Provide training that can be immediately applied to their work. “Just in time” training is more effective; providing training weeks or months before or after a learner can use it is wasteful. It’s like being trained to drive a car in January, but never getting behind the week to practice until November. If individuals are not able to apply the content of the training soon after the learning occurs, they will forget quickly and need to be re-trained.
Make sure your culture supports learning. It’s true that your workplace culture provides a lot of learning, some good and some bad. People learn by doing, watching and coaching, as much as through more formal training. For training to be effective, your culture has to support the application of new learning beyond that of existing “tribal” knowledge. To stick, training on methods and procedures must mirror the “way it’s really done” when no one is watching.
Have Leaders Coach. People will rarely apply new learning successfully if it is not supported by their immediate supervisor and other leaders. Leaders must reinforce training by actively coaching their people when they return to the job. This is very important, sets the stage for improved performance, and drives your safety culture.
Make learning everyone’s “day job”. No one must ever be too busy for learning, especially about safety. There is never a “best” time for learning; but there is always a “good” time. If learning is a priority for the organization, it must be demonstrated by providing employees with time, resources and support. Learning must be seen not as an interruption in work, but a vital step in individual and organizational growth.
Training Can Pay Big Dividends
When there is an incident or performance issue, Human Error is most likely the proximal cause, not lack of training. As we learned at the recent ASSE Human Error Symposium, the genesis of over 90% of all human error is directly related to organizational systems issues. We set ourselves up for error through poor design, incomplete procedural development, inappropriate equipment or tooling, and many other sources.

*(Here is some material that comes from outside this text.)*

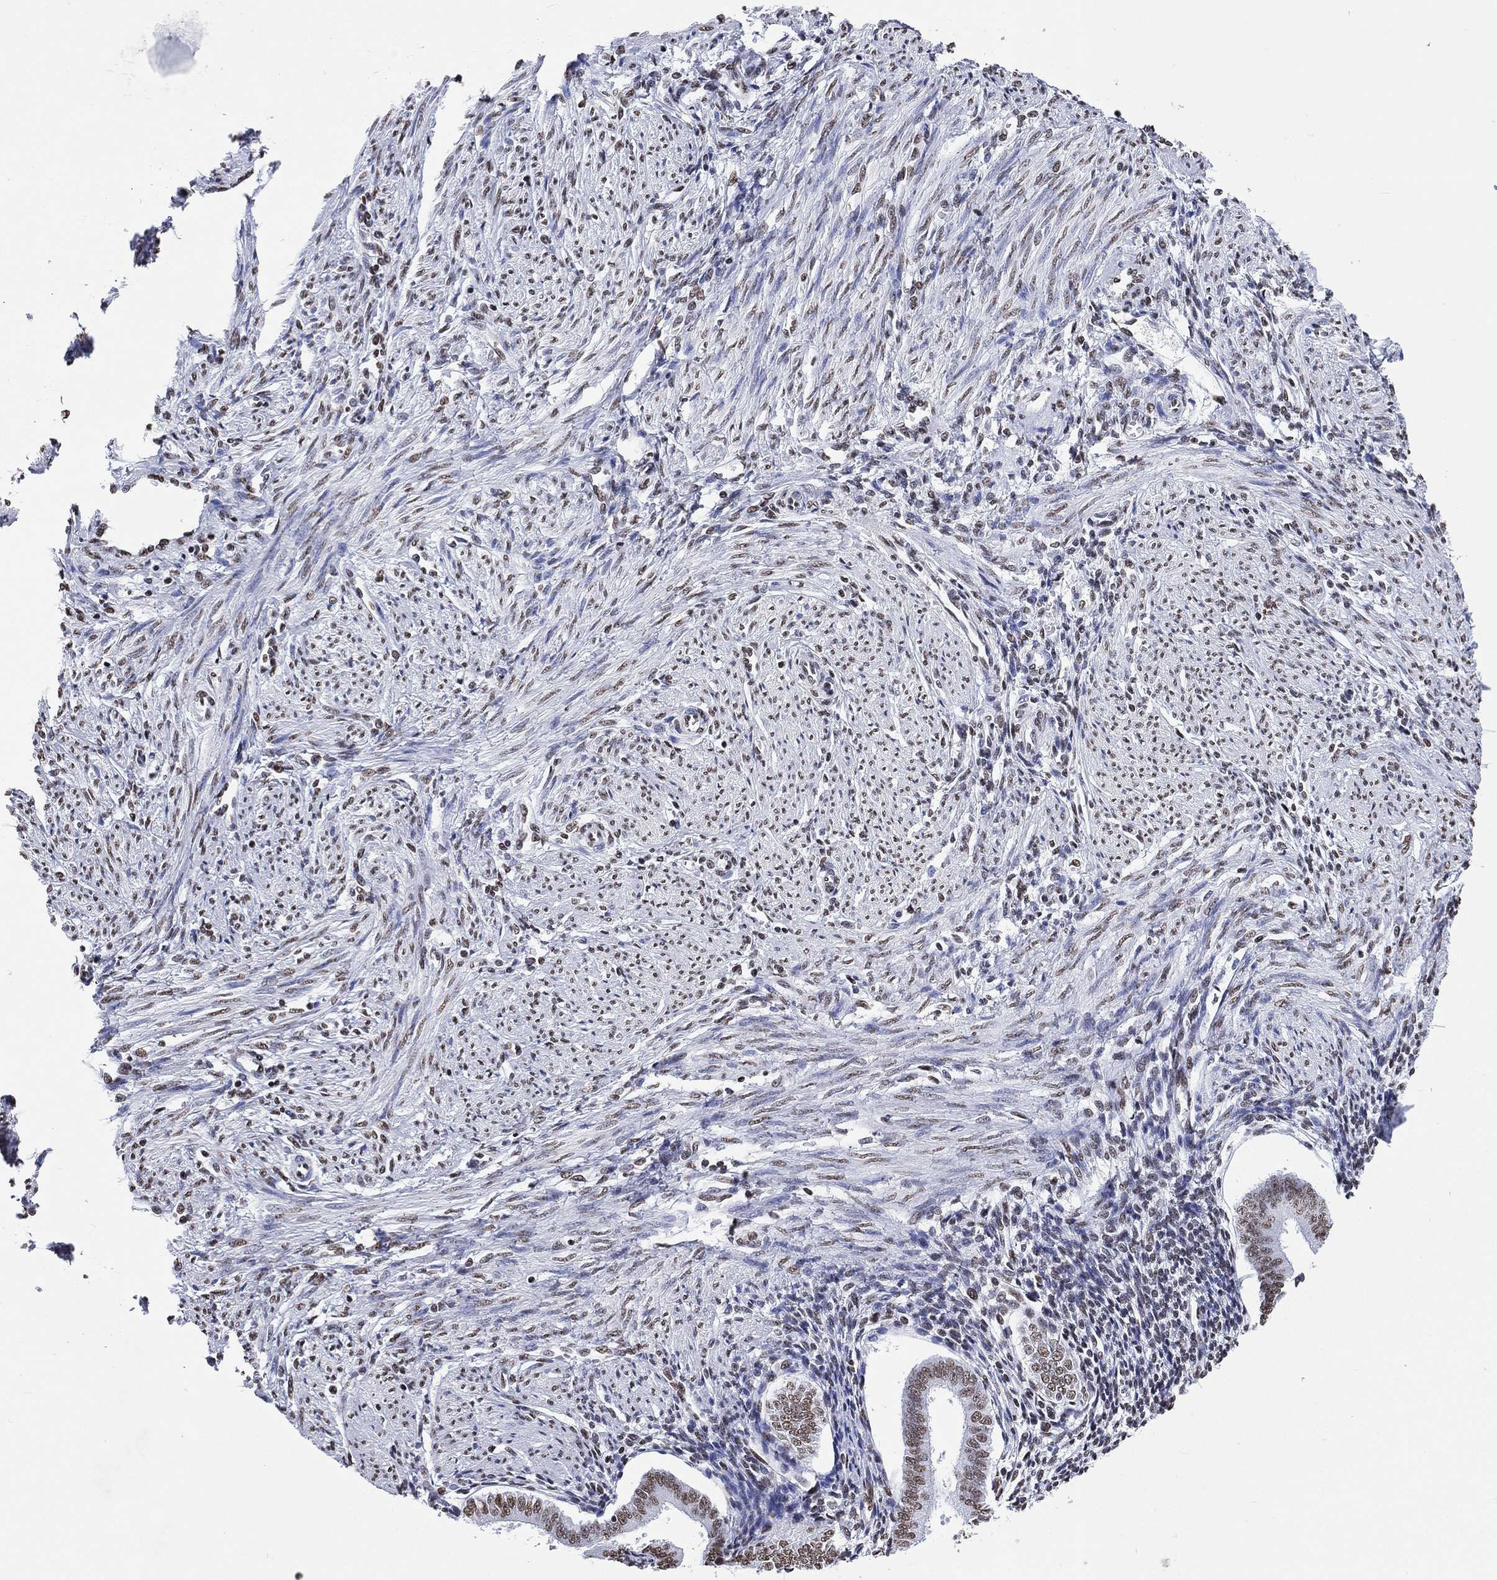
{"staining": {"intensity": "moderate", "quantity": ">75%", "location": "nuclear"}, "tissue": "endometrium", "cell_type": "Cells in endometrial stroma", "image_type": "normal", "snomed": [{"axis": "morphology", "description": "Normal tissue, NOS"}, {"axis": "topography", "description": "Endometrium"}], "caption": "Human endometrium stained with a brown dye exhibits moderate nuclear positive staining in about >75% of cells in endometrial stroma.", "gene": "RETREG2", "patient": {"sex": "female", "age": 39}}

Training should be integral with any performance improvement process. However, as we have discussed if it is misapplied or misunderstood the improvements desired will be elusive. Focusing on whether you have a “how to do it” problem is the first step. If the person knows how to perform the task, or can answer more detailed questions about the task, then it’s not a training issue. Focusing of the systems and context of work will not only help assure the success of your training efforts, but should improve your safety performance. Thus, paying big dividends on the investment you and your organization have made.